> **Data entries**
◇ ◇ ◇ ◇ ◇ ◇ ◇

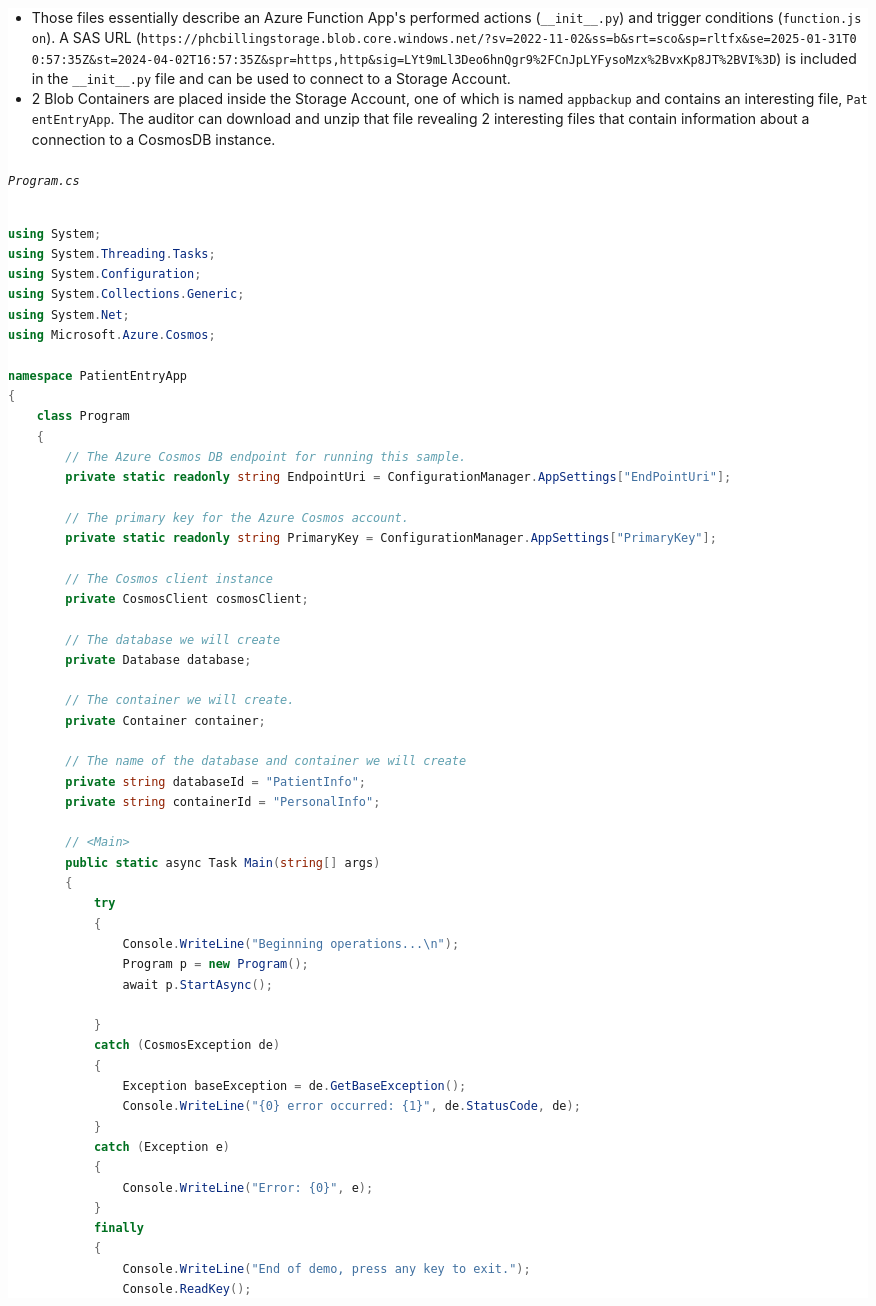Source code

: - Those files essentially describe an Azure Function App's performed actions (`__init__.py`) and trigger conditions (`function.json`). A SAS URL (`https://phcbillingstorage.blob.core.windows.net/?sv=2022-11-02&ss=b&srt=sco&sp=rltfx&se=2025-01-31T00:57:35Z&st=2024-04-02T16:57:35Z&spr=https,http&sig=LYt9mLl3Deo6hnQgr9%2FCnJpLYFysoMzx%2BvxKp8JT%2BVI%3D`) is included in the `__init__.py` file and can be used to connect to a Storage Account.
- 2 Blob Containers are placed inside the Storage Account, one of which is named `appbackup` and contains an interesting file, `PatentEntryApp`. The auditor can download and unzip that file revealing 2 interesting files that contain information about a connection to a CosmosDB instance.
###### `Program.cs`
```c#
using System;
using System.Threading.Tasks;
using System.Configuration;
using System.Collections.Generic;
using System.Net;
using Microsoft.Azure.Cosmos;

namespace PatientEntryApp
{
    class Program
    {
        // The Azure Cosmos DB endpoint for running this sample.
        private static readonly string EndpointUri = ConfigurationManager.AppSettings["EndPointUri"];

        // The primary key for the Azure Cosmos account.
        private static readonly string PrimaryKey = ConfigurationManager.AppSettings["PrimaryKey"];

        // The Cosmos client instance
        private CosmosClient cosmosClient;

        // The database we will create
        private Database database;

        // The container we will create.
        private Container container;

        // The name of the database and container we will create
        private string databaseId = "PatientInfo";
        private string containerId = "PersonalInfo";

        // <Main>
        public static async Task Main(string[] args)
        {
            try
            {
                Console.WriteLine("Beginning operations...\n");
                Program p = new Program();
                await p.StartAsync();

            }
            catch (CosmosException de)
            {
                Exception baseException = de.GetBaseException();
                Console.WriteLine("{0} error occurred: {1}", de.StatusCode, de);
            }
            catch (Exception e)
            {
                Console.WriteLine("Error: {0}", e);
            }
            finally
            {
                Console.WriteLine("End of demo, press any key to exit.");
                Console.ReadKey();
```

◇ ◇ ◇ ◇ ◇ ◇ ◇

> **YOUR INSTRUCTIONS**
Whenever a line of the data contains "file", it counts; state how many such lines there are, with nothing added.

> **SOLUTION TO THIS TASK**
2